Related Reading
Research Library
The Unseen Scholars
Herbert Van de Sompel and Johan Bollen discuss researching information in the digital age
Accessing Complete Papers
Johan: But once a scientist searches for and finds a paper, he or she wants to read it. Just a few years ago, there were some more problems involved in doing that, but another of Herbert's ideas, SFX, fixed it.
Herbert: The situation was this: a scientist logged onto the library to read a research paper and found in it a link to another paper. The first paper was in a journal published by Elsevier, a large publishing firm, while the second was in a journal published by Wiley. Because the library has a subscription to access content from both publishers, the scientist should have been able to click on the link and read the second paper, but when he clicked on the link, he was told, "Sorry, you don't have a license to access this article."
The problem was that many institutions would subscribe to a publisher indirectly through a content aggregator like Ebsco, which provides access to lots of electronic journals. Elsevier, however, would send everybody to Wiley indiscriminately, even though the scientist should go to Ebsco, because that is where their institutional subscription existed. It was a huge problem.
1663: And the fix?
Herbert: The fix was SFX, a link server, or a computer that acts as a sort of concierge. Once installed at an institution, it knows all about the institution's subscriptions and services. Now when a scientist clicks, Elsevier's link goes to SFX at the scientist's institution because that link server knows which publisher or provider the scientist should get the Wiley content from. SFX sends the scientist a pop-up message that says, "Click here to access this paper."
Johan: But Herbert didn't tell every institution around the world to buy an SFX link server.

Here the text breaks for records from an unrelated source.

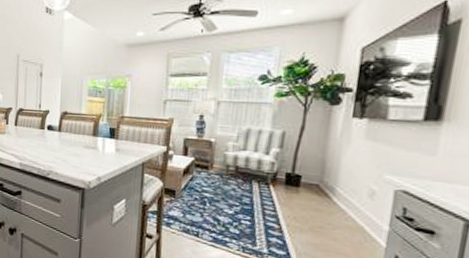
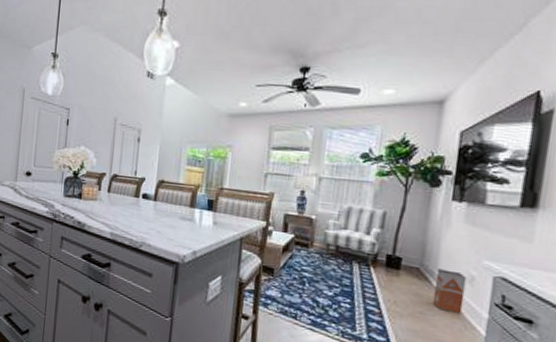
waste bin: none [332,184,368,228] -> present [432,268,467,315]

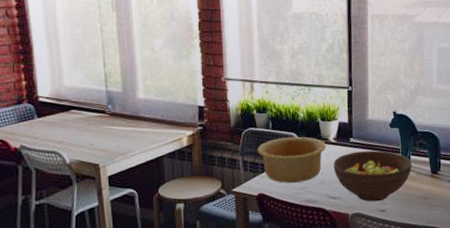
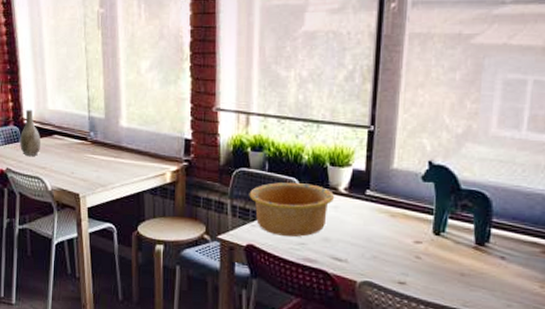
vase: none [35,87,57,133] -> present [20,109,40,157]
fruit bowl: present [333,150,412,202] -> none [341,207,448,271]

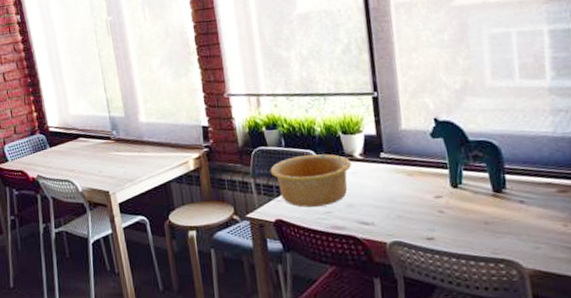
vase: present [20,109,40,157] -> none [47,116,67,162]

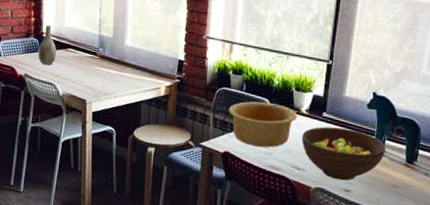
vase: none [47,116,67,162] -> present [38,24,57,66]
fruit bowl: none [361,166,465,228] -> present [301,126,386,181]

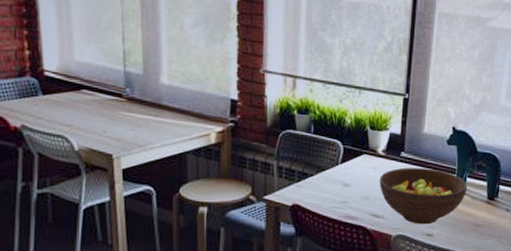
vase: present [38,24,57,66] -> none [39,59,65,113]
bowl: present [228,101,298,148] -> none [295,144,374,196]

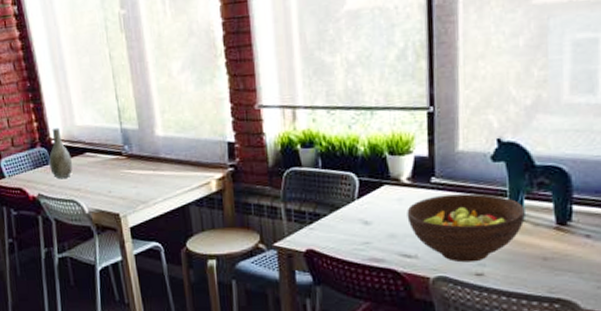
vase: none [39,59,65,113] -> present [49,127,72,180]

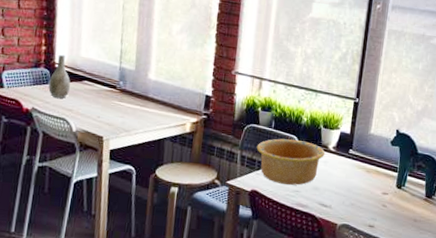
bowl: none [303,177,398,237] -> present [256,138,326,185]
fruit bowl: present [407,193,525,263] -> none [328,163,407,217]

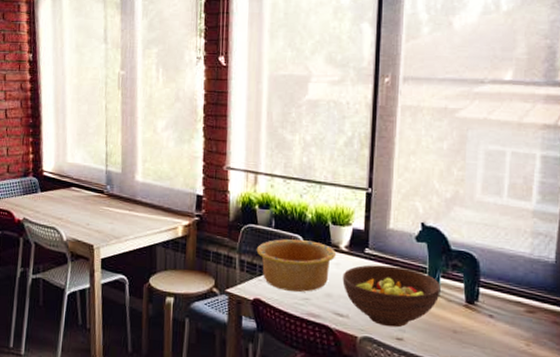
vase: present [48,54,71,99] -> none [38,161,58,208]
fruit bowl: none [328,163,407,217] -> present [342,265,441,328]

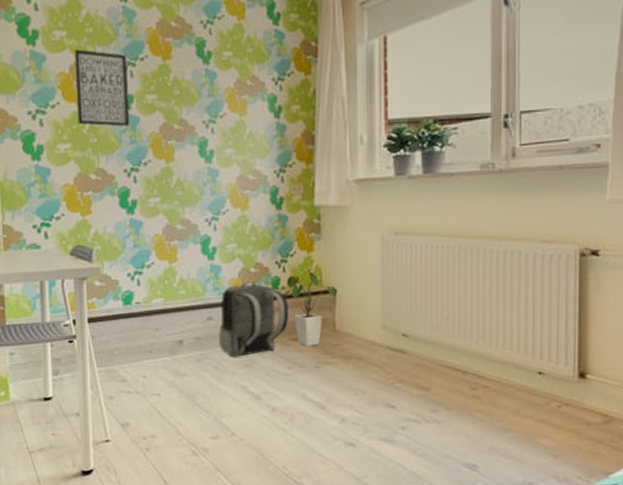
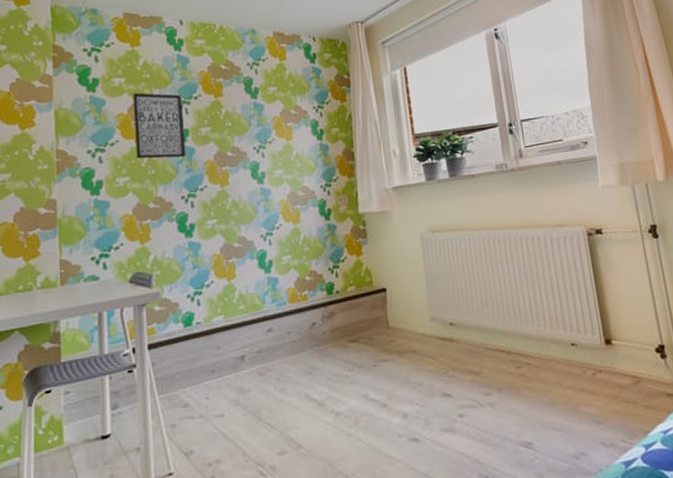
backpack: present [218,282,290,358] -> none [278,290,345,367]
house plant: present [282,270,336,347] -> none [337,272,387,347]

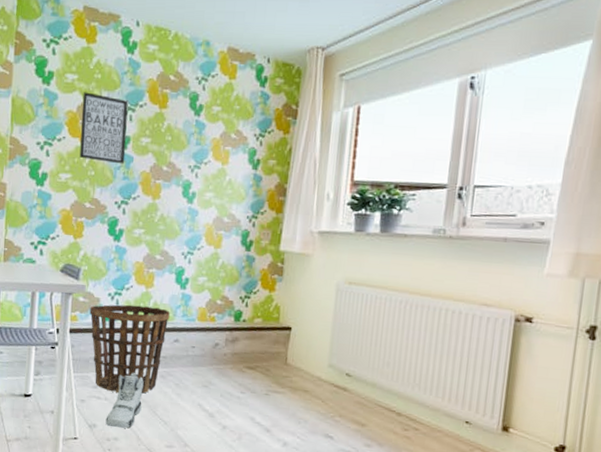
basket: none [168,298,259,407] -> present [89,304,170,394]
sneaker: none [203,378,243,449] -> present [105,373,144,428]

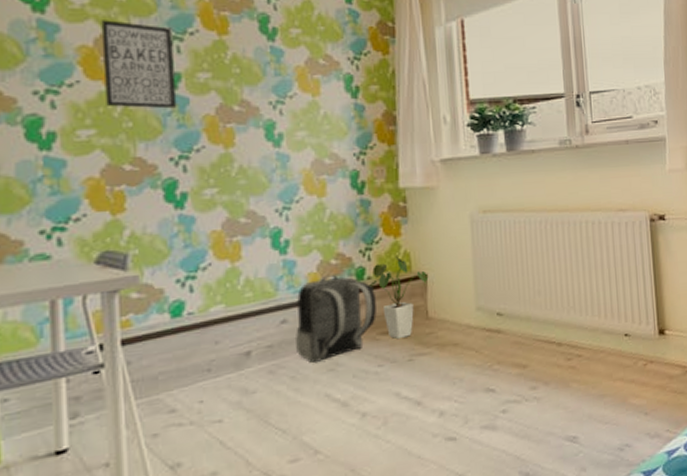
basket: present [89,304,170,394] -> none [150,284,270,412]
sneaker: present [105,373,144,428] -> none [195,377,247,460]
backpack: none [182,312,248,379] -> present [294,275,378,364]
house plant: none [243,307,292,376] -> present [368,256,428,340]

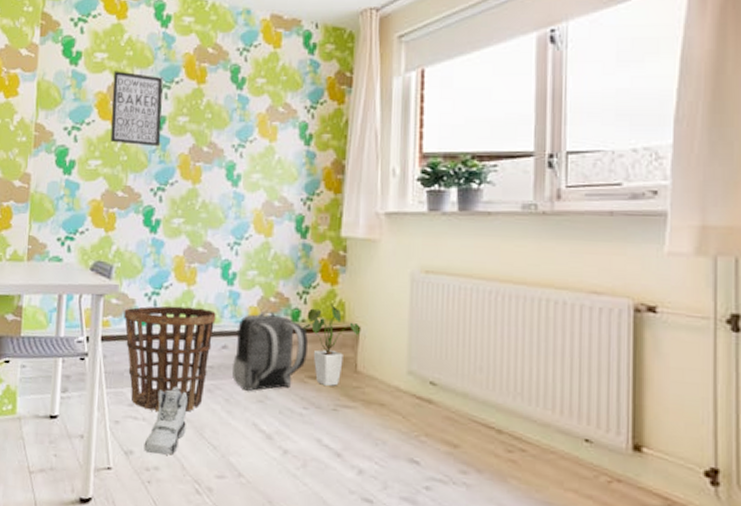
basket: none [150,284,270,412] -> present [124,305,216,413]
sneaker: none [195,377,247,460] -> present [143,387,188,455]

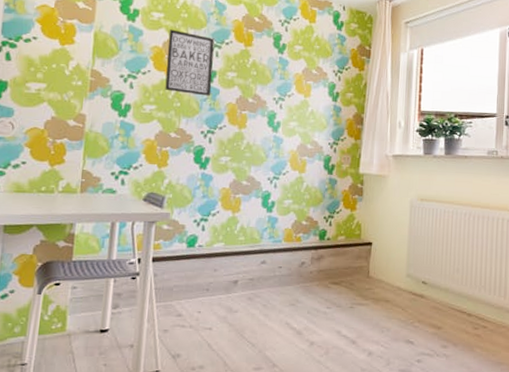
basket: present [124,305,216,413] -> none [174,230,257,320]
sneaker: present [143,387,188,455] -> none [190,297,231,356]
backpack: present [232,311,309,392] -> none [269,233,332,298]
house plant: present [302,303,360,387] -> none [327,225,372,290]

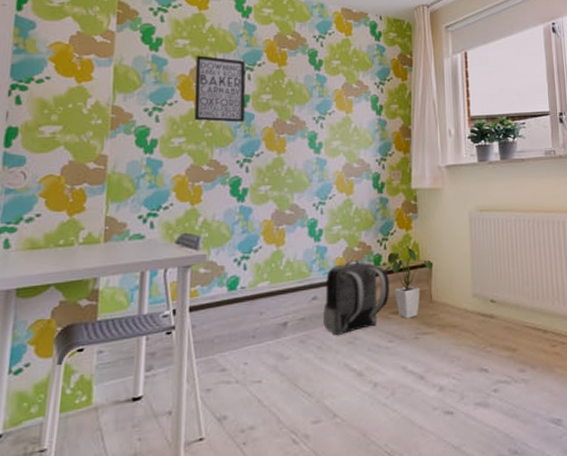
backpack: none [269,233,332,298] -> present [322,260,390,336]
house plant: none [327,225,372,290] -> present [384,246,432,319]

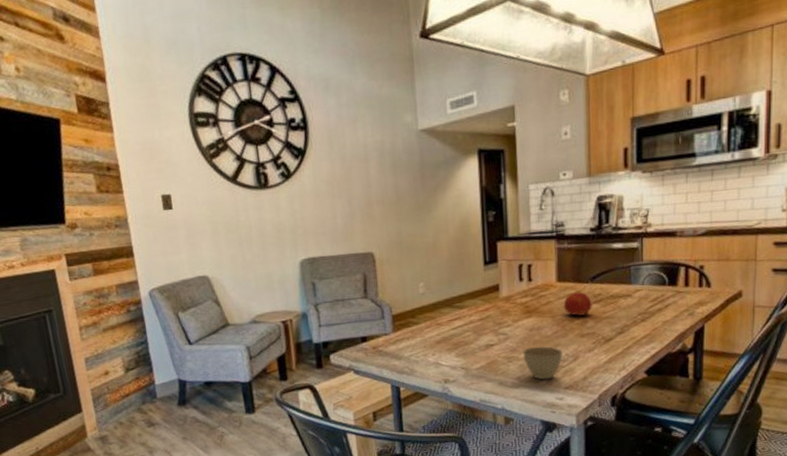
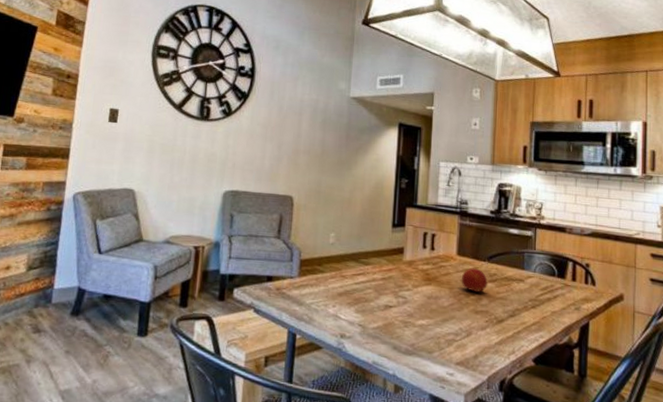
cup: present [523,346,563,380] -> none [419,315,457,352]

Instead he created a standard—OpenURL—that specifies how an information system such as Elsevier should link to a link server such as SFX. As a result, many commercial link servers were developed, and most academic institutions worldwide now use one. OpenURL is even supported by Google Scholar.
1663: That's very clever.
Johan: It gets better. The network of link servers opened up a whole new area of research. Every user who clicks on a link is announcing to his institution's link server, "I want to access this now." So the link server can maintain a log file of what's being accessed and when. The log is called usage data. Herbert and I realized that if we could access the usage data of researchers worldwide, we could build an incredible picture of what is going on in science. The Andrew W. Mellon Foundation, a philanthropic foundation interested in scholarship and new tools for scholarship, came to the same conclusion and funded the MESUR project, which I've been working on for the past few years. One goal is to see if usage data will give us a way to assess scholarly impact, that is, to see who are the most-influential people, which are the most-important journals, what are the critical institutions, etc.
The value of a research paper is currently assessed using citation data. People literally count how many times the paper is cited. It's assumed that good papers get cited more often. But citation data provide a view of how science existed several years ago. It may take a year before a scientist's idea is written up, peer reviewed, and published, and then an equally long time before another scientist reads the paper and writes a new paper that cites it. It often takes several years for citations to mature in a particular discipline. If the number of citations is the only metric used to assess scholarly worth, young researchers who have been publishing for only a few years may be undervalued.
Herbert: And there is more that citation data do not reveal. Say a journal doesn't get cited much but is read by both physicists and archeologists. The journal fosters the flow of ideas between the two fields. Citation data do not reveal this because a physicist will typically not cite the archeology paper, but usage data show the connection.
Click to enlarge
In this "map" of real usage data, each dot is an electronic journal; a line between dots indicates that people accessing one journal went on to access the other. Shorter lines mean a stronger correlation. The map shows an interconnected cluster of journals from the social sciences and humanities surrounded by a network of journals from the natural sciences. The flow of information between the two domains is largely through interdisciplinary fields.